STATED TASK ::
Continue the passage on court-supervised schemes of arrangement in Singapore, picking up right after its last line.

A court-supervised scheme of arrangement is one of Singapore’s most powerful tools for corporate restructuring and compromise. It allows a company to reach a binding agreement with its creditors or shareholders — even over the objection of a minority — through a process sanctioned and supervised by the Singapore High Court.

This article provides a step-by-step guide to the court-supervised scheme of arrangement process in Singapore, the legal framework under the Insolvency, Restructuring and Dissolution Act 2018 (IRDA), and how it differs from other restructuring mechanisms.

What Is a Court-Supervised Scheme of Arrangement?

A scheme of arrangement is a statutory compromise or arrangement between a company and its creditors or shareholders (or any class of them). The scheme process is governed by Section 210 of the Companies Act (for solvent schemes) and Section 71 of the IRDA (for insolvent companies or schemes forming part of a rescue).

What makes a scheme particularly powerful is the court sanction step: once a scheme is approved by the requisite majority of creditors or shareholders and sanctioned by the court, it is binding on all members of the affected class — including those who voted against it.

Schemes are used in a wide variety of contexts:

  • Debt restructuring and compromise with creditors
  • Mergers and acquisitions (particularly “merger by scheme” for public companies)

MATERIAL SUPPLIED ::
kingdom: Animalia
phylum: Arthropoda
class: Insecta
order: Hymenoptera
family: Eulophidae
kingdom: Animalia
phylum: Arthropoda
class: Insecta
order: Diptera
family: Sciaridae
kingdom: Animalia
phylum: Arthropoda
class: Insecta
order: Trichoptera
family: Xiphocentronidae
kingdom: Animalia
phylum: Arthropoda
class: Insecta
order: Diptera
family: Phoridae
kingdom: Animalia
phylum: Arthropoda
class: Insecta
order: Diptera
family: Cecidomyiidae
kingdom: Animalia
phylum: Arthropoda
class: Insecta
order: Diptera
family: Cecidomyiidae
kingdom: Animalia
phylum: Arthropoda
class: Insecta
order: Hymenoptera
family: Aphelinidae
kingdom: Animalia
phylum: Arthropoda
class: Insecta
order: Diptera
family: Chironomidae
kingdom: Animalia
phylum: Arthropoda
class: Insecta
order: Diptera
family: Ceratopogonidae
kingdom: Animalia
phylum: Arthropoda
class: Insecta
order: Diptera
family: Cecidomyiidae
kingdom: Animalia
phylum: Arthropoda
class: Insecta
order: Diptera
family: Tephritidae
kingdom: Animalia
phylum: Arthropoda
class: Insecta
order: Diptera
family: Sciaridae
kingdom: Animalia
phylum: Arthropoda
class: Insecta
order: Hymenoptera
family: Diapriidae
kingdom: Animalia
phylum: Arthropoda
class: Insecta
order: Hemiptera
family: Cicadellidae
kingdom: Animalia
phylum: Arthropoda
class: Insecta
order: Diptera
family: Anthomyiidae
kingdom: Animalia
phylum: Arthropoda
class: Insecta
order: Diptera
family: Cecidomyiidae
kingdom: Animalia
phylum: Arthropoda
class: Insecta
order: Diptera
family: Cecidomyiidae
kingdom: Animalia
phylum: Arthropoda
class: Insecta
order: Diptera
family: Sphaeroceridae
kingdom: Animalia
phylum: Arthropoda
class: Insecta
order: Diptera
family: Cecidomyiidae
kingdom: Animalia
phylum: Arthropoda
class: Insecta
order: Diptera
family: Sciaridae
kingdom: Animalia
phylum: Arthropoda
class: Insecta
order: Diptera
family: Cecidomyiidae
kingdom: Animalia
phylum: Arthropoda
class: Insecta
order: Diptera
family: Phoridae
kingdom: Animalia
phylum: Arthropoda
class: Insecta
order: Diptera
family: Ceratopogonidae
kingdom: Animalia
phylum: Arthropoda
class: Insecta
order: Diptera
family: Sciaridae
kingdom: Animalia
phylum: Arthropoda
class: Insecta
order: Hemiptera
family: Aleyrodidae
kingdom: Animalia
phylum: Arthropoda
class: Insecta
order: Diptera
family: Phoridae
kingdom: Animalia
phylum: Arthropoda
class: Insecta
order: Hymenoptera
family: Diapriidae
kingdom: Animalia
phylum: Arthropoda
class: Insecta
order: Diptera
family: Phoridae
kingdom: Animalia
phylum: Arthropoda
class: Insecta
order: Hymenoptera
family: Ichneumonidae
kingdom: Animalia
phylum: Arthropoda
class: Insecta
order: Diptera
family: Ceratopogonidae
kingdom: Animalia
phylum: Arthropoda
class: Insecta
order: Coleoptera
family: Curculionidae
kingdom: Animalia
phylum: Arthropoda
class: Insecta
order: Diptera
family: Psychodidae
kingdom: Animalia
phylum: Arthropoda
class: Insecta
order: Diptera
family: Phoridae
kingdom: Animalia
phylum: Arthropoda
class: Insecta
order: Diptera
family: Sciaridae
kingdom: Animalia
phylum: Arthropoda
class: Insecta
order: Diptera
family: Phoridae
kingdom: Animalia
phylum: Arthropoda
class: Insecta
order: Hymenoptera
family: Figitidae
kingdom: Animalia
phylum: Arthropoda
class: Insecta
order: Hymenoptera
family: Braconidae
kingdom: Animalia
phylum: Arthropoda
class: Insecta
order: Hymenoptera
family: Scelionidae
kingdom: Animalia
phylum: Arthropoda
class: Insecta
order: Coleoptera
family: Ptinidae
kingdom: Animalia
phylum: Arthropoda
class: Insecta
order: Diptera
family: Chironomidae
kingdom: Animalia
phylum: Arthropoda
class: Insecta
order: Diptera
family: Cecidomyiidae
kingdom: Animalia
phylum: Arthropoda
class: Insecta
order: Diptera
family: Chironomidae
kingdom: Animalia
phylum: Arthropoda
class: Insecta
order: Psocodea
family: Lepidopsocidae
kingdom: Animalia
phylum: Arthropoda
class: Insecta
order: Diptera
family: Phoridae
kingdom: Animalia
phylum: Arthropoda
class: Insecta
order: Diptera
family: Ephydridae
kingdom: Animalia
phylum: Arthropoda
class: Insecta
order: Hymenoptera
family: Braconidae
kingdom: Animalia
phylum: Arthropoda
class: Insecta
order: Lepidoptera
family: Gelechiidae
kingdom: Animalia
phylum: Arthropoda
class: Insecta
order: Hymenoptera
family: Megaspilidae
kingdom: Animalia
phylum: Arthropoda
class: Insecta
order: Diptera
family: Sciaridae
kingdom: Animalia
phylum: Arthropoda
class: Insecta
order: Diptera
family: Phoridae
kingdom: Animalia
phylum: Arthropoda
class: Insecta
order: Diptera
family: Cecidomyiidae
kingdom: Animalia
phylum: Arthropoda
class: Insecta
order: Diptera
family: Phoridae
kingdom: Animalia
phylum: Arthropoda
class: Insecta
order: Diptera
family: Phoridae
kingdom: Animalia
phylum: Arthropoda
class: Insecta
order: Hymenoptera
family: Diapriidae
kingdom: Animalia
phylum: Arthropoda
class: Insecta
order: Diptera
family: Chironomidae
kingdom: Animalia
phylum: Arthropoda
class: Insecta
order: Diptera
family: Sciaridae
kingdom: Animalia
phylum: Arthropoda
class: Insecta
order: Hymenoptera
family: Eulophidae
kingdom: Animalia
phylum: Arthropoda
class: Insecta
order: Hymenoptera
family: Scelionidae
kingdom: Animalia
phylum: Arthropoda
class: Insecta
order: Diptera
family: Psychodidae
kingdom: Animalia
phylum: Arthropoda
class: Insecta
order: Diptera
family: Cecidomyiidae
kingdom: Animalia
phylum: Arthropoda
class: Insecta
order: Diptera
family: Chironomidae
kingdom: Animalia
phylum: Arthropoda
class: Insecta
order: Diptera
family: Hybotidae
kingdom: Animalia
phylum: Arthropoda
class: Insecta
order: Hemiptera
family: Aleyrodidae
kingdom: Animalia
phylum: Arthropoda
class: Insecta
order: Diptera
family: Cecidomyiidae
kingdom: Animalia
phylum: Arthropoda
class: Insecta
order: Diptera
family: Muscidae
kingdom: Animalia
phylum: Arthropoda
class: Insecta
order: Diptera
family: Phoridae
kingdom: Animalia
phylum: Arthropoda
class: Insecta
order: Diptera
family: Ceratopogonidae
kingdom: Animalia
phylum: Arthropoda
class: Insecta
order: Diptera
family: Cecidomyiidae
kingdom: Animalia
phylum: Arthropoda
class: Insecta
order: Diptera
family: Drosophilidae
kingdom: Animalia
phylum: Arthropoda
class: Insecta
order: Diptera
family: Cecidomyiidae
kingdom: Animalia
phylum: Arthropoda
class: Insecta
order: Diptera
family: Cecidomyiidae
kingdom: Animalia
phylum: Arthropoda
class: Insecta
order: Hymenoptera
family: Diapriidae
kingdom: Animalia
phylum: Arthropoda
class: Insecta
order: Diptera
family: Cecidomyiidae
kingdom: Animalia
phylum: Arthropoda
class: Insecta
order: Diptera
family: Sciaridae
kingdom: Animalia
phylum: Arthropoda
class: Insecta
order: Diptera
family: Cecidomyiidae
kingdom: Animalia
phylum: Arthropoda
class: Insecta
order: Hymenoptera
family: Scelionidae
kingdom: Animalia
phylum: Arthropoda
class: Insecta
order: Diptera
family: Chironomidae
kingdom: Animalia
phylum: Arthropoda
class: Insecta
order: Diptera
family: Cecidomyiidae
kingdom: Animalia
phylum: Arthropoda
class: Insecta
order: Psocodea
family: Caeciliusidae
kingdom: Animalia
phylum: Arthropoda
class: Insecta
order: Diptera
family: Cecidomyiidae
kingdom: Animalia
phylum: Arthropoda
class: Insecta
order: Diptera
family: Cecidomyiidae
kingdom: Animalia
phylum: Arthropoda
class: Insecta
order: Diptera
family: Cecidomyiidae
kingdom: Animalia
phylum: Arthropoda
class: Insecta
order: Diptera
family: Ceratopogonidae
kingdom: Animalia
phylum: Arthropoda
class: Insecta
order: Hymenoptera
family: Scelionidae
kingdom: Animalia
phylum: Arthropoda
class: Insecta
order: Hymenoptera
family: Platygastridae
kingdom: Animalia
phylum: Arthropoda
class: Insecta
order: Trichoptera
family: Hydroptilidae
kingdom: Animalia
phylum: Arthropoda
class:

REPLY ::
  • Capital reorganisations
  • Cross-border restructurings involving Singapore entities
  • Privatisations of listed companies

Legal Framework: Companies Act and IRDA

The core scheme provisions are found in:

  • Section 210, Companies Act (Cap. 50) — governs schemes of arrangement generally, applicable to solvent and insolvent companies alike
  • Section 71, IRDA — applies when a scheme is proposed by a company that is being wound up or is subject to judicial management
  • Section 64–66, IRDA — provides for an automatic moratorium on creditor action once a scheme is proposed, giving the company breathing room to restructure

Singapore’s scheme framework was significantly enhanced in 2017–2018 to make Singapore a premier destination for international restructurings. Key reforms included:

  • Introduction of an automatic 30-day moratorium upon application for leave to call a creditors’ meeting (extendable by the court)
  • Ability to introduce super-priority rescue financing (new money provided during restructuring ranks ahead of existing creditors)
  • Cross-class cram-down — allowing the court to sanction a scheme over the objection of a dissenting class of creditors in certain circumstances
  • Enhanced cross-border recognition mechanisms, including model law adoption

Step-by-Step: The Court-Supervised Scheme Process

Step 1: Strategic Assessment and Adviser Appointment

The scheme process begins well before any court application. The company — typically acting through its board and instructed by financial and legal advisers — must assess:

  • Whether the company’s financial difficulties are temporary (making restructuring viable) or fundamental (requiring liquidation)
  • Whether a sufficient majority of creditors is likely to support a scheme
  • The proposed terms of the scheme — what creditors will receive and on what timeline
  • Whether a moratorium is needed immediately to prevent creditor enforcement

At this stage, the company will typically appoint:

  • A restructuring lawyer (typically from a top-tier Singapore firm)
  • A financial adviser or restructuring professional (often a big-four firm or specialist restructuring firm)
  • Where a moratorium is sought, the company must also nominate a restructuring adviser who meets the requirements under the IRDA

Step 2: Moratorium Application (if needed)

If the company needs immediate protection from creditor action — for example, if a bank is threatening to enforce security or a creditor is about to commence winding-up proceedings — the company can apply to the Singapore High Court for a moratorium under Section 64 of the IRDA.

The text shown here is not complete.